The Awakening of Malcolm X by Ilyasah Shabazz and Tiffany D. Jackson (e-book available on the Axis 360 app with your library card; YA Fiction): Ilyasah Shabazz, Malcolm X’s daughter, teams up with acclaimed YA author Tiffany D. Jackson to tell the story of the time that the American icon spent in prison for charges related to a series of burglaries. The Awakening of Malcolm X opens in a courtroom in 1946, where Malcolm and his friend Shorty are betrayed by Malcolm’s white girlfriend and sentenced to separate prisons. So begins a nightmare from which Malcolm cannot awaken.
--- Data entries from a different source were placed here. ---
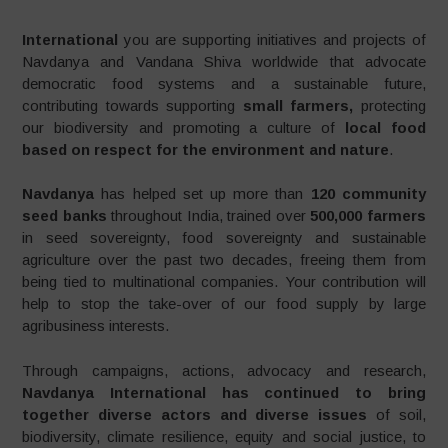
International
you are supporting initiatives and projects of
Navdanya and Vandana Shiva worldwide that advocate
democratic food systems and a sustainable future,
contributing towards supporting
small farmers,
protecting
our biodiversity and promoting a culture of
local food
based on respect for the environment and nature
.
Navdanya
has helped set up more than
120 community
seed banks
throughout India, trained over
500,000 farmers
in seed sovereignty, food sovereignty and sustainable
agriculture over the past two decades, freeing them from
being tied to multinational companies. Your contribution will
help to stop the take-over of our food supply by large
agribusiness interests.
Through campaigns, actions, advocacy and research,
Navdanya International has continued to bring
together diverse actors and diverse issues
of soil,
biodiversity, climate resilience, equity and social justice, to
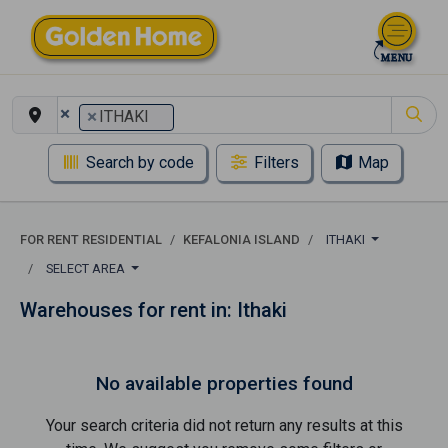
×
×
ITHAKI
Search by code
Filters
Map
FOR RENT RESIDENTIAL
KEFALONIA ISLAND
ITHAKI
SELECT AREA
Warehouses for rent in: Ithaki
No available properties found
Your search criteria did not return any results at this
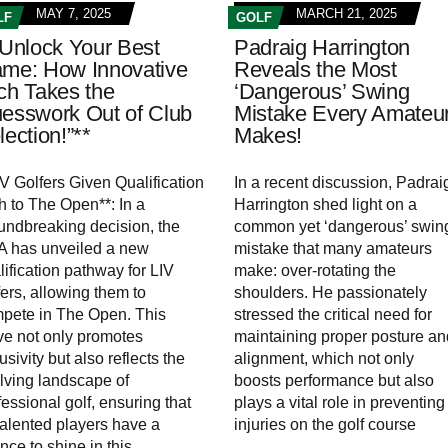
MAY 7, 2025
MARCH 21, 2025
LF
GOLF
”Unlock Your Best
Padraig Harrington
me: How Innovative
Reveals the Most
ch Takes the
‘Dangerous’ Swing
esswork Out of Club
Mistake Every Amateu
lection!”**
Makes!
IV Golfers Given Qualification
In a recent discussion, Padrai
h to The Open**: In a
Harrington shed light on a
undbreaking decision, the
common yet ‘dangerous’ swin
 has unveiled a new
mistake that many amateurs
lification pathway for LIV
make: over-rotating the
fers, allowing them to
shoulders. He passionately
pete in The Open. This
stressed the critical need for
e not only promotes
maintaining proper posture an
usivity but also reflects the
alignment, which not only
lving landscape of
boosts performance but also
fessional golf, ensuring that
plays a vital role in preventing
 talented players have a
injuries on the golf course
nce to shine in this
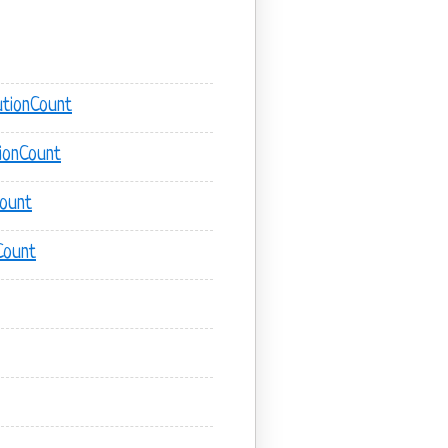
tionCount
ionCount
Count
Count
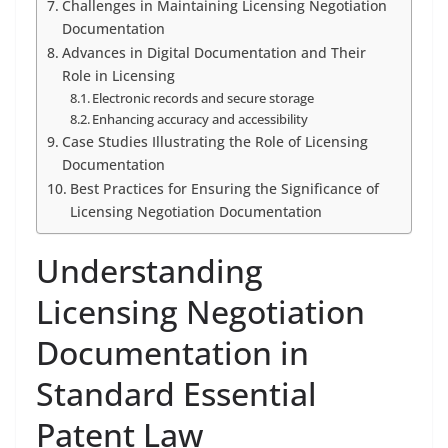
Challenges in Maintaining Licensing Negotiation
Documentation
Advances in Digital Documentation and Their
Role in Licensing
Electronic records and secure storage
Enhancing accuracy and accessibility
Case Studies Illustrating the Role of Licensing
Documentation
Best Practices for Ensuring the Significance of
Licensing Negotiation Documentation
Understanding
Licensing Negotiation
Documentation in
Standard Essential
Patent Law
Amid the inhumane conditions and cruel treatment at the Charlestown State Prison, it isn’t long before Malcolm realizes how far he has strayed from the ideals his family raised him to hold. His family never abandons him, however, and as they visit him in dreams, through letters and in the flesh, they help him pick up the pieces of his life and lay the foundation for his future as a leader. When Malcolm is transferred to a facility that provides opportunities for rehabilitation, he joins its successful debate team and the Nation of Islam. When he is finally released, though his mind is still full of questions, he is armed with the confidence and self-awareness he will need to make a difference for his people. Shabazz and Jackson’s retelling of the experiences that transformed Malcolm at one of the lowest points in his life makes for a powerful read. As he dwells on his upbringing, readers will see significant connections between the foundation Malcolm’s parents laid for him in the Garveyism movement, which advocated for racial separation, Black economic independence and Pan-Africanism, and the self-love Malcolm eventually finds in the Nation of Islam, which is presented as a sort of homecoming. Shabazz and Jackson don’t sugarcoat the ugly side of American society in this moment in history, and mesmerizing scenes in which the personal meets the political infuse the story with the fire and passion for which Malcolm X is so well known. The Awakening of Malcolm X is a welcome invitation to consider the light that Malcolm X shone on society’s injustices and what it continues to reveal today.